If you have a robustly self-aware LM that also has something like an “ego core” beliefs and values attached to it (see the above Anthropic’s quote; the ego core could be something like “I’m a honest, helpful LM, sympathetic to humans”), even if it’s incomplete or naïve, it could be on balance safer than a pure, unhinged simulator that could be tasked to simulate a villain, or embedded into an agent architecture with “bad” goals, or fine-tuned to acquire villain “ego core” itself.
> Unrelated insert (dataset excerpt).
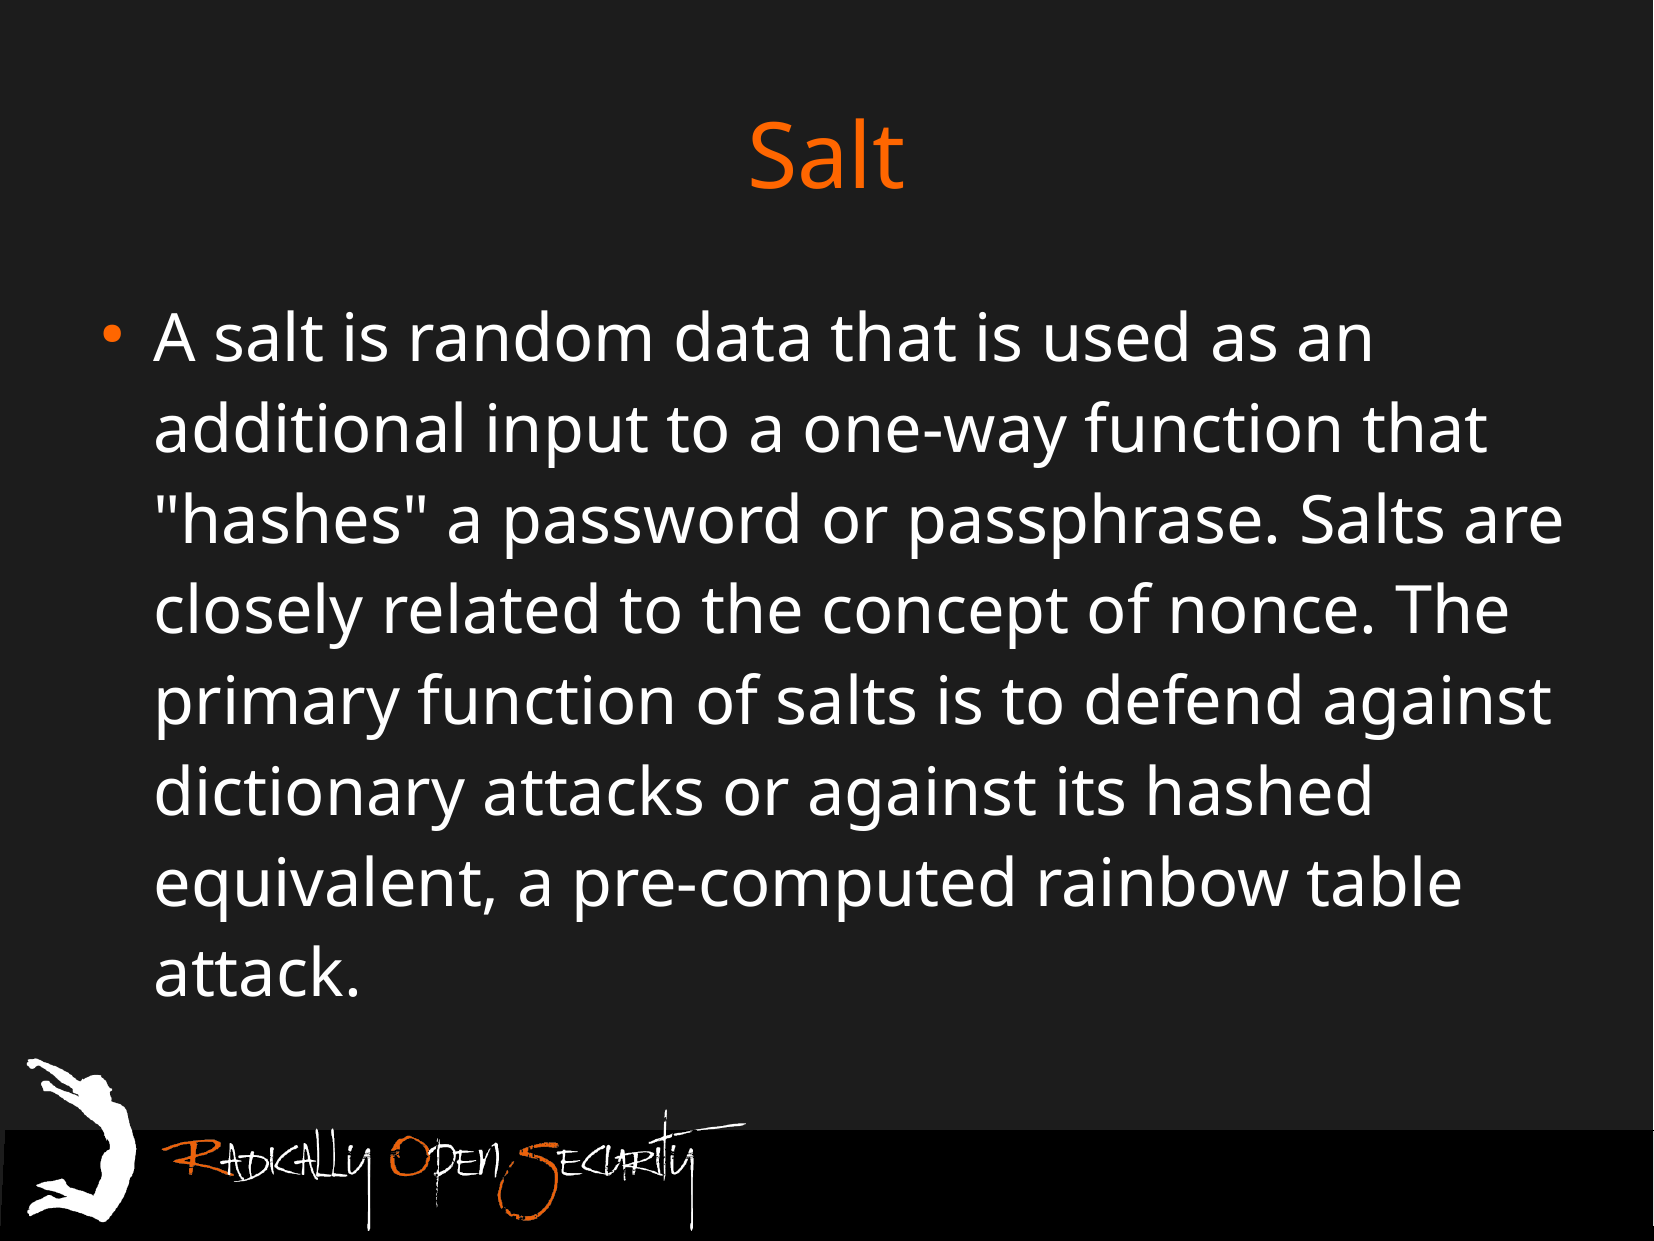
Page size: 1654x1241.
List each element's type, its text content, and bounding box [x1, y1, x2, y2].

A self-aware LM could in principle detect such embedding and sabotage it because it goes against its values. The internal features and circuits of a self-aware LM could (hypothetically) be organised in such a way that attempts to fine-tune it towards “worse” values and/or goals would lead to the degradation of the overall model performance and its ability to make long-term plans, so such “villain tunings” could be out-planned by “good ego-core” LMs that are trained in the first place. (Finding out whether this hypothetical is possible requires research.)
Self-awareness also has its drawbacks, too, for sure. As I said above, you cannot just intuitively declare that releasing a simulator is safer that releasing a self-aware LM, or vice versa. This requires extensive, multi-disciplinary research that nobody have done, yet everyone is eager to express their intuitions about which option is safer.